─── EXERCISE INPUTS
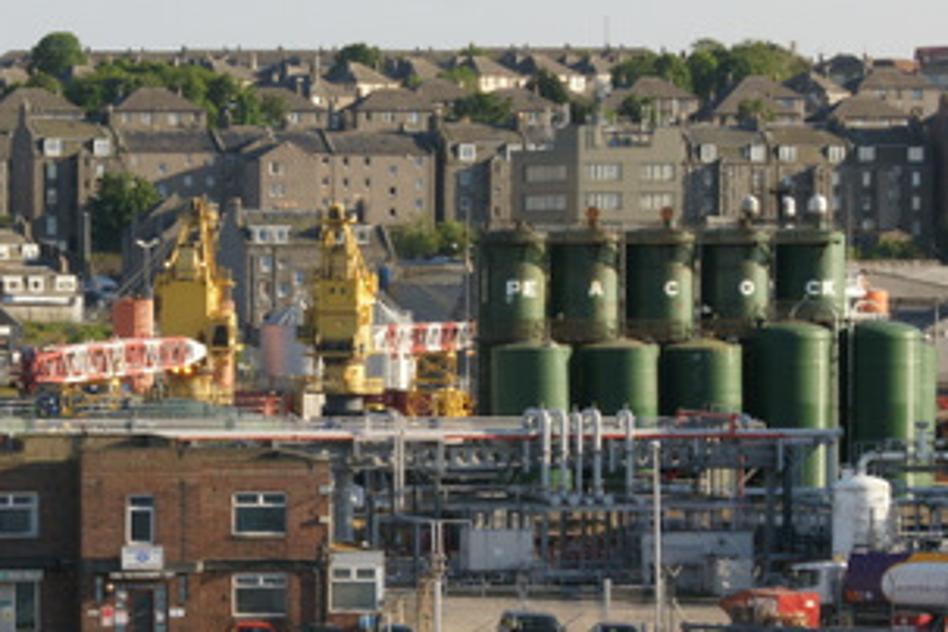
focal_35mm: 198
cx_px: 106
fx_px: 5214
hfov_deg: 10.3
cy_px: 400
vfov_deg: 6.9
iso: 400
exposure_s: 1/200
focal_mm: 50
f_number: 11
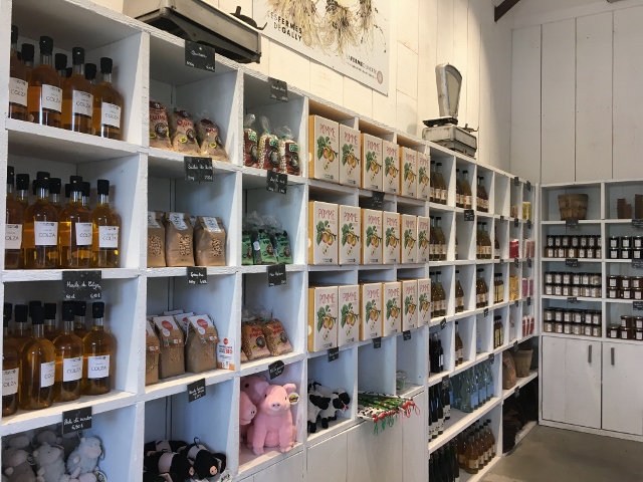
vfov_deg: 48.2
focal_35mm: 29
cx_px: 322
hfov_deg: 61.7
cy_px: 241
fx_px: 539
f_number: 2.2
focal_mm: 4.15
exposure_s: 1/33
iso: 32
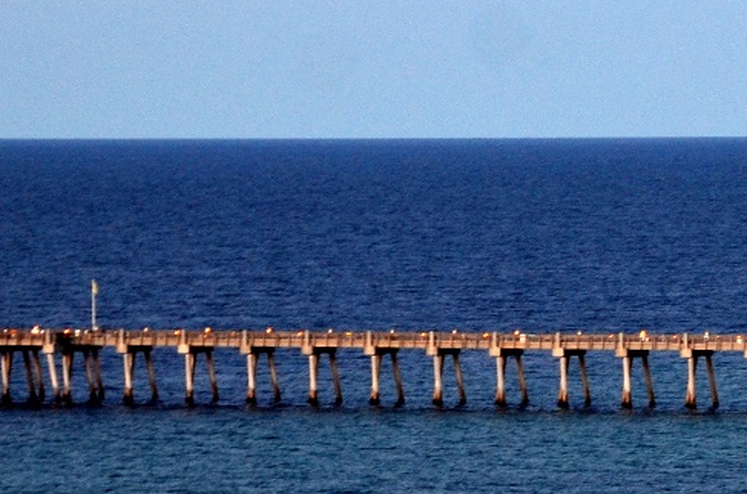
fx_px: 7140
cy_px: 375
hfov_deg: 6.0
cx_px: 810
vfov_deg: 4.0
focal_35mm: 345
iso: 400
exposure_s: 1/13
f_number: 4.8
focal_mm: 70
──────
(DIRECTIONS)
Should a record include a picture, drop the picture and write out the remainder exactly.

(ANSWER BOX)
focal_35mm: 198
cx_px: 106
fx_px: 5214
hfov_deg: 10.3
cy_px: 400
vfov_deg: 6.9
iso: 400
exposure_s: 1/200
focal_mm: 50
f_number: 11
vfov_deg: 48.2
focal_35mm: 29
cx_px: 322
hfov_deg: 61.7
cy_px: 241
fx_px: 539
f_number: 2.2
focal_mm: 4.15
exposure_s: 1/33
iso: 32
fx_px: 7140
cy_px: 375
hfov_deg: 6.0
cx_px: 810
vfov_deg: 4.0
focal_35mm: 345
iso: 400
exposure_s: 1/13
f_number: 4.8
focal_mm: 70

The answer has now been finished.